» **Data in this exercise**:
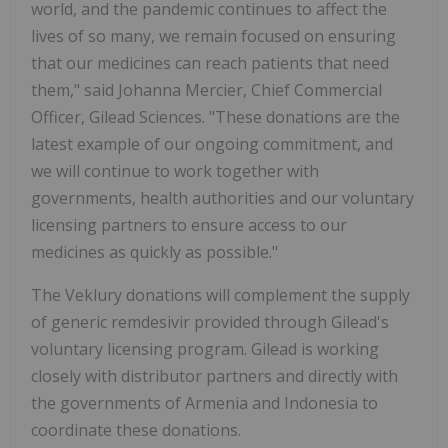
world, and the pandemic continues to affect the
lives of so many, we remain focused on ensuring
that our medicines can reach patients that need
them," said Johanna Mercier, Chief Commercial
Officer, Gilead Sciences. "These donations are the
latest example of our ongoing commitment, and
we will continue to work together with
governments, health authorities and our voluntary
licensing partners to ensure access to our
medicines as quickly as possible."
The Veklury donations will complement the supply
of generic remdesivir provided through Gilead's
voluntary licensing program. Gilead is working
closely with distributor partners and directly with
the governments of Armenia and Indonesia to
coordinate these donations.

» **What the task requires**: Exact copies of the lines from the one containing "lives of so" through the final line of the records are all the answer should hold.

» **Result below**:
lives of so many, we remain focused on ensuring
that our medicines can reach patients that need
them," said Johanna Mercier, Chief Commercial
Officer, Gilead Sciences. "These donations are the
latest example of our ongoing commitment, and
we will continue to work together with
governments, health authorities and our voluntary
licensing partners to ensure access to our
medicines as quickly as possible."
The Veklury donations will complement the supply
of generic remdesivir provided through Gilead's
voluntary licensing program. Gilead is working
closely with distributor partners and directly with
the governments of Armenia and Indonesia to
coordinate these donations.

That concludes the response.